National Assessment Centre

NEP proposes the establishment of a National Assessment Centre, PARAKH, to set norms and guidelines for evaluations across all school boards. Report-cards are also to be redesigned and include self, teacher and peer assessment. However, the details of what will entail in these, especially peer assessment, are vague and do not take into cognizance the rampant prejudice and bullying experienced by students at the hands of peers as well as teachers on bases of weight, religion, gender, caste, class, sexuality and more. Such discriminatory practices will hurt the students from marginalised communities in both disguised and explicit ways.

The 3 Language Formula

A more controversial change comes with the 3-Language Policy, which essentially asks that “wherever possible,” the regional language or mother tongue of a student be adopted as the medium of instruction “until at least Class 5, but preferably till Class 8 and beyond.”

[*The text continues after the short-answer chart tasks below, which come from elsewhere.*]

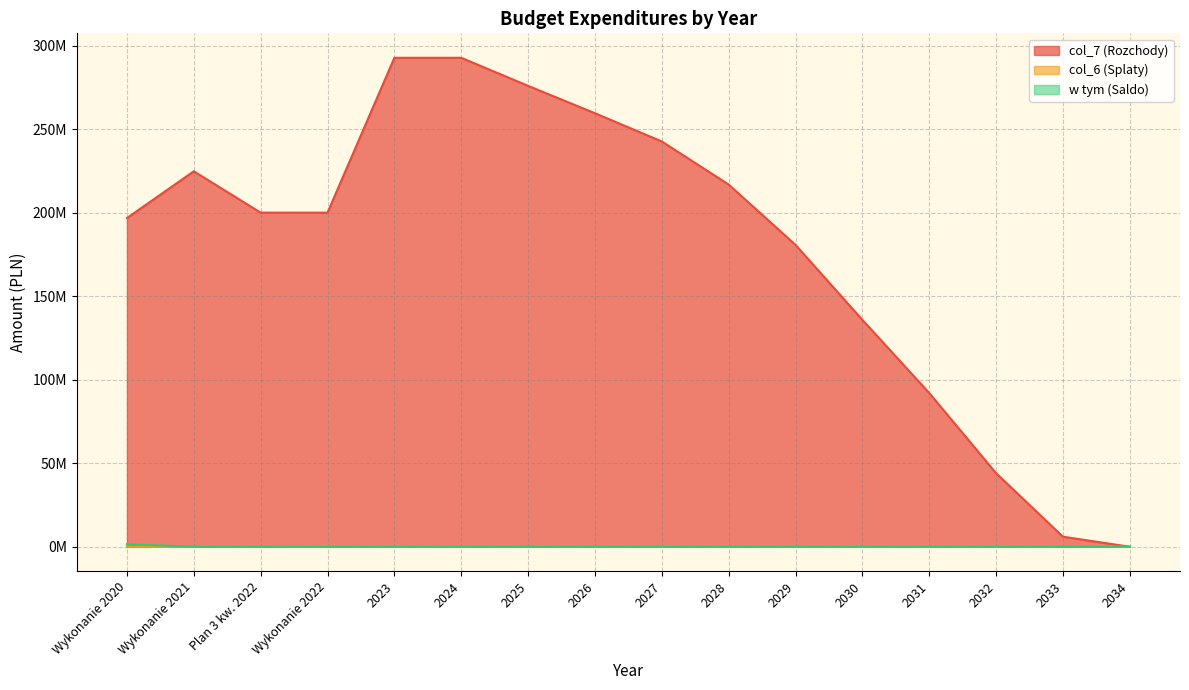

Reading left to right, what are all the values shown in this chart?

col_7 (Rozchody): 196759000	224759000	200000000	200000000	292696000	292696000	275892000	259504000	242600000	216794900	180690200	135791200	92004200	43996100	5996000	0
col_6 (Splaty): 0	0	0	170000	150000	0	0	0	0	0	0	0	0	0	0	0
w tym (Saldo): 1500000	0	0	0	0	0	0	0	0	0	0	0	0	0	0	0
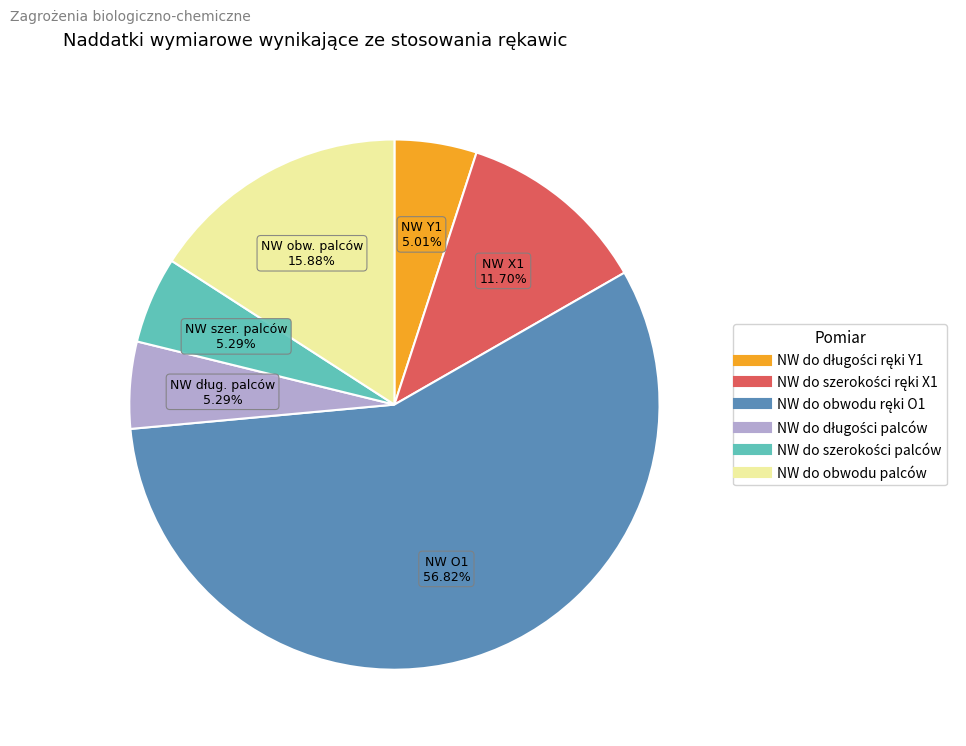

Does any single category account for the majority?

Yes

All schools will teach three languages, of which at least two must be native to India. The draft NEP, in fact, mandated that one of these languages be Hindi; after protests against this ‘Hindi imposition’ such as by the southern state of Tamil Nadu, this provision was removed and it has supposedly been left to the state, school and student to decide which languages would be taught.

The so-called flexibility of the policy comes at the cost of uniformity. Since the colonial era, English education has served as a means of upward social mobility for castes and tribes that had historically been denied education under Brahmanical hegemony, this progress is threatened by making English ‘optional’ in any form.

There are also unaddressed and obvious scenarios of parents who migrate or get transferred to different states, parents who speak another language at home than the regional language, and children who grow up in multilingual homes, all of which are commonplace across India. How likely is it that every student in a classroom speaks the same mother tongue or is from the same region?

Promotion of Sanskrit

The NEP desires that the rich ancient languages of India be brought back to the forefront and be given more focus as languages that can be taken up by students. In this regard it shines a spotlight on Sanskrit, a classical language rooted in Hinduism which was for centuries only accessible to Brahmins and some other upper castes. The pedestal upon which Sanskrit has been placed is being seen as discriminatory towards the large population of India who either do not have historic ties to Sanskrit or were denied access to it.

While the NEP does mention other languages that have had a strong foothold in India for a long time, such as Persian and Prakrit, it notably omits mention of Urdu and seems especially driven to ‘promote’ Sanskrit.

Vocational Education

The NEP points out that a very small portion of the Indian workforce in the age group 19-24 is exposed to vocational education, and therefore recommends that it be integrated in schools and higher education in a phased manner over the next 10 years.

A focus on vocational education starting from ages as young as 14 is also questionable, since non-formal education, often valued less than degrees, might hinder the education of poor children. This may contribute to deepening the class divide in India since receiving Undergraduate or Postgraduate degrees often guarantees poverty alleviation for such students.

Additionally, vocational education will likely form a vicious cycle with the entrenched caste system in India, reinforcing each other and the inequalities therin.

It has been repeatedly asserted by experts, citizens and politicians alike that the NEP caters more to the corporate interests over the needs of underprivileged students, and has brought much uncertainty around the question of language.

It becomes vague at key points, falling back on the argument that it is only a ‘guiding document,’ which only makes its stances seem weaker, in both theory and practice.

Whether the NEP as a whole manages to turn the tide of education in favour of those who need it the most, and is able to mobilise it as a tool for progress, presently seems more fantastical than plausible.